Um estudo sobre saúde mental revela um dado em comum entre o Brasil, a Alemanha e Luxemburgo durante a primeira onda da pandemia: crianças e adolescentes experimentaram uma queda significativa na satisfação com a vida. A pesquisa, pioneira por englobar os três países, indica que adolescentes do sexo feminino e crianças de famílias mais pobres são mais vulneráveis em relação ao bem-estar na crise sanitária da Covid-19. O artigo, intitulado “Subjective Well-Being of Adolescents in Luxembourg, Germany and Brazil During the COVID-19 Pandemic” (Bem-estar subjetivo de adolescentes em Luxemburgo, Alemanha e Brasil durante a pandemia COVID-19) foi publicado no Journal of Adolescent Health.
Crianças e adolescentes entre 10 e 16 anos foram o público-alvo do estudo, conduzido por seis pesquisadores da Universidade Federal da Bahia (UFBA), Universidade Presbiteriana Mackenzie, Universidade de Luxemburgo e Universidade de Tübingen, na Alemanha. Foram coletados dados de 1.613 crianças de Luxemburgo, Alemanha e Brasil, entre maio e julho de 2020. Um questionário online capturou informações sociodemográficas dos participantes, suas experiências durante a pandemia da Covid-19, os níveis atuais e anteriores de satisfação com a vida e bem-estar emocional durante a pandemia.
Um dos pesquisadores que assina o estudo é Neander Abreu, coordenador do Laboratório de Neuropsicologia Clínica e Cognitiva (Neuroclic) do Instituto de Psicologia da UFBA. Abreu reflete que a vulnerabilidade entre os grupos de crianças e adolescentes de famílias de baixa renda é um alerta para a comunidade científica, gestores públicos e sociedade.
“Esses grupos de crianças e adolescentes mais pobres se tornam ainda mais suscetíveis aos efeitos negativos da Covid-19 nos contextos de educação, como o enfrentamento da carga referente a execução de tarefas e aos efeitos de estresse, ansiedade e sobre o bem-estar. É importante observar que esses efeitos foram observados nos diferentes países, o que acende o alerta para condições desfavoráveis para crianças e adolescentes”, comenta Abreu, que também é autor de outra pesquisa publicada neste ano que observou o aumento de depressão e ansiedade em pais após início da pandemia.
Em razão das diferentes curvas de infecção e diferentes medidas de combate à pandemia, os cientistas ficaram surpresos com as semelhanças dos resultados nos três países. “Isso sugere que os fatores que influenciam o bem-estar dos adolescentes, apesar dos diferentes contextos, apresentam pontos em comum. Isso pode revelar opções de ação que poderiam ser priorizadas nos planos de resposta global para Covid-19”, diz Sascha Neumann, da Universidade de Tübingen, uma das autoras do artigo.

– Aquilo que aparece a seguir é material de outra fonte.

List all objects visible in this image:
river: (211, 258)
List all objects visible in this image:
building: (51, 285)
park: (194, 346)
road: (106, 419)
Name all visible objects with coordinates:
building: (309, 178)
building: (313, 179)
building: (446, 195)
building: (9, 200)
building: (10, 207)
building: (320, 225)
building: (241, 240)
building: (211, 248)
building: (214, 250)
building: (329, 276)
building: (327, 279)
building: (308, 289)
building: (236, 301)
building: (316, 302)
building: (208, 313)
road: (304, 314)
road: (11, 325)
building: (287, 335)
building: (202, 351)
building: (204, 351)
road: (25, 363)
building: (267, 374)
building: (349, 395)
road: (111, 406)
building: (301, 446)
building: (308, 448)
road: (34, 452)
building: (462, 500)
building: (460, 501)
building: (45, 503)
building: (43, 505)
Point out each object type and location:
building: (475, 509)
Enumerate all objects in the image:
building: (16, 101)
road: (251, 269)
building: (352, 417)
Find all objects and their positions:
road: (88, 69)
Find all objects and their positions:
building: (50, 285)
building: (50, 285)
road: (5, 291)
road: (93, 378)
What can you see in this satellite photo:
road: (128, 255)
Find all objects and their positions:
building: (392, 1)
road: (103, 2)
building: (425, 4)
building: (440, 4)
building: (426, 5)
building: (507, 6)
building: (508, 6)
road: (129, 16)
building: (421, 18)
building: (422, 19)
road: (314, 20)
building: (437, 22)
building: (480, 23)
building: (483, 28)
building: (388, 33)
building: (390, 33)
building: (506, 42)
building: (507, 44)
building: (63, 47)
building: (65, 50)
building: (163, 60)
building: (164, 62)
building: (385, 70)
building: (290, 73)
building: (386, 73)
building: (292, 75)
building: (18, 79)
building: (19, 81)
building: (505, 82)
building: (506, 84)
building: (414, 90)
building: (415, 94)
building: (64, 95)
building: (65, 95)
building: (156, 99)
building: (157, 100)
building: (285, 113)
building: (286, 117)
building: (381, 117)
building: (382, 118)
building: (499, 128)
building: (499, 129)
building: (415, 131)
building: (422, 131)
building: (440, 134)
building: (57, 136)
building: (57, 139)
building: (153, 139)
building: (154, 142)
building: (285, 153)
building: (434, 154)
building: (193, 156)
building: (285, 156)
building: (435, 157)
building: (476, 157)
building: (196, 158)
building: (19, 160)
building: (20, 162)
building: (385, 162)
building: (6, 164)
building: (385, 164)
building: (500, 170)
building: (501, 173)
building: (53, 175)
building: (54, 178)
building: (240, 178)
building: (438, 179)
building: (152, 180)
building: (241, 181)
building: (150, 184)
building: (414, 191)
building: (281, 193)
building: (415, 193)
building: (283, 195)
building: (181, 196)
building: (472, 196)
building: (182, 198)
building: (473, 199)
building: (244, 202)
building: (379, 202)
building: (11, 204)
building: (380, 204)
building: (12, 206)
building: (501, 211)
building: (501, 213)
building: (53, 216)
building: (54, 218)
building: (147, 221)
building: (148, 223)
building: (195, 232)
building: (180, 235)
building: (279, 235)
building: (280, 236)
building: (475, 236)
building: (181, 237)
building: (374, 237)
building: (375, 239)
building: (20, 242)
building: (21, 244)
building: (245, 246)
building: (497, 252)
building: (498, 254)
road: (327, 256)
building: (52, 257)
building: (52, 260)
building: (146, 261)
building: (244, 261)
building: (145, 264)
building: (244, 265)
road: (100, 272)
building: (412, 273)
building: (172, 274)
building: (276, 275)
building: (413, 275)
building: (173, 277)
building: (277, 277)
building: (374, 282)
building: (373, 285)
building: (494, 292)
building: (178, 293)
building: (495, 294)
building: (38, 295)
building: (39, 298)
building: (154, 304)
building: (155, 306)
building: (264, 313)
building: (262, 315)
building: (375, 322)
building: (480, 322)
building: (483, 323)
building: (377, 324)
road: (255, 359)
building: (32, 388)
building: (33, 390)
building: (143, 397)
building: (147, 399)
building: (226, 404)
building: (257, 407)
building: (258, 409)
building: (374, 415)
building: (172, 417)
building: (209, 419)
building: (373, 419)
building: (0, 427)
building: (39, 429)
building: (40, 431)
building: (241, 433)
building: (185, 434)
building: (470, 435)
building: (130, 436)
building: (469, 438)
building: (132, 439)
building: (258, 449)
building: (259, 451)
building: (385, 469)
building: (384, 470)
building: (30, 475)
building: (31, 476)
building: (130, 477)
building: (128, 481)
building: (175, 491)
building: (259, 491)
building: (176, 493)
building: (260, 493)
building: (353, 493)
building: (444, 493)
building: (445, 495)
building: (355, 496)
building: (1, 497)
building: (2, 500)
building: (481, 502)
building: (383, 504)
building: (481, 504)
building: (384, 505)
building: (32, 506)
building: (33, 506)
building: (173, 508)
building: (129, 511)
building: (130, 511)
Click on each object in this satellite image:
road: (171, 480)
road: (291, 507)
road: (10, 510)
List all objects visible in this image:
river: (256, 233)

Para a pesquisa, foram desenvolvidos modelos estatísticos a partir de um conjunto de fatores de risco e de proteção para prever o bem-estar dos adolescentes durante a pandemia. “O medo de ficar doente foi o indicador mais forte de bem-estar emocional nos três países”, afirma Pascale Engel de Abreu, primeira autora do artigo e professora de Psicologia na Universidade de Luxemburgo. Ela citou outros fatores associados ao bem-estar das crianças e adolescentes, a exemplo da maior carga de trabalhos escolares, atividades em casa, a satisfação com a liberdade e com a forma como os adultos as ouvem.
O estudo faz parte do projeto de pesquisa “Covid-Kids” liderado pela Universidade de Luxemburgo. A coordenadora do estudo, Claudine Kirsch, explica as motivações para o projeto: “ Ficou claro que Covid-19 não deixaria nossos filhos incólumes”. O projeto Covid-Kids explorou experiências de educação a distância e o bem-estar em crianças e adolescentes durante a primeira onda da pandemia. Em continuidade, o projeto “Covid-kids II” busca compreender os efeitos de longo prazo da pandemia no bem-estar de crianças e adolescentes. Os resultados podem ajudar a informar o desenvolvimento de intervenções de qualidade que promovam a saúde mental em crianças e adolescentes durante a pandemia global.